In Jersey, being regressed by the Churchwarden and his 'healing' when he had no training and was supposed to be under observation from his church, was profoundly damaging, I remained regressed and wounded by their awful church, not knowing that he was supposed to be being supervised because of previous behaviour, but he was not only not being supervised, he was being allowed to separate me from the rest of the church and discuss my 'problems' in a way that left me isolated and shunned, he was being allowed to discuss 'my problems' with the vicar and his wife, in an intrusive way, and I reacted.

And when I left the churchwarden and his wife, he still felt me up when I went to see him because I was concerned about what he had done and his lack of responsibility, I still had not been made aware of his past.
I was left emotionally and psychologically damaged and without adequate support when I reported the churchwarden, I was shunned in the community, no matter how Jane Fisher denies it, and the stress was simply too much, would have been too much for anyone from a background like mine and having found her 'family' only to be abused and dumped.
As someone on the autism spectrum, the denials and shunning were simply too much, and it caused an uber-meltdown.

Which continues to cause me to be treated as worse than an abuser by the Church of England, or even as worse than their clergy who have behaved unethically and without a shred of Christianity in order to cover up the wrongdoing around me reporting the case.

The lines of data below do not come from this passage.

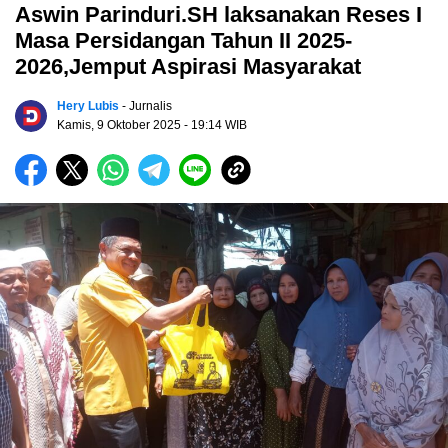
Aswin Parinduri.SH laksanakan Reses I
Masa Persidangan Tahun II 2025-
2026,Jemput Aspirasi Masyarakat
Hery Lubis
- Jurnalis
Kamis, 9 Oktober 2025
- 19:14 WIB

Glaringly, the church have interviewed those clergy with their legal expertise and their lawyers and omitted my side from any report.
Again and again they state like that, that autism is a crime and wrongdoing by clergy and church officers is not and is excusable.
And apparently, according to Bob Hill, Dame Steel claims there is nothing wrong with me and I am just a troublemaker.
She didn't interview me but interviewed someone with an interest in protecting the wrongdoers who has never even met me but is a trained lawyer as well as being a clergyman in the Deanery of Jersey.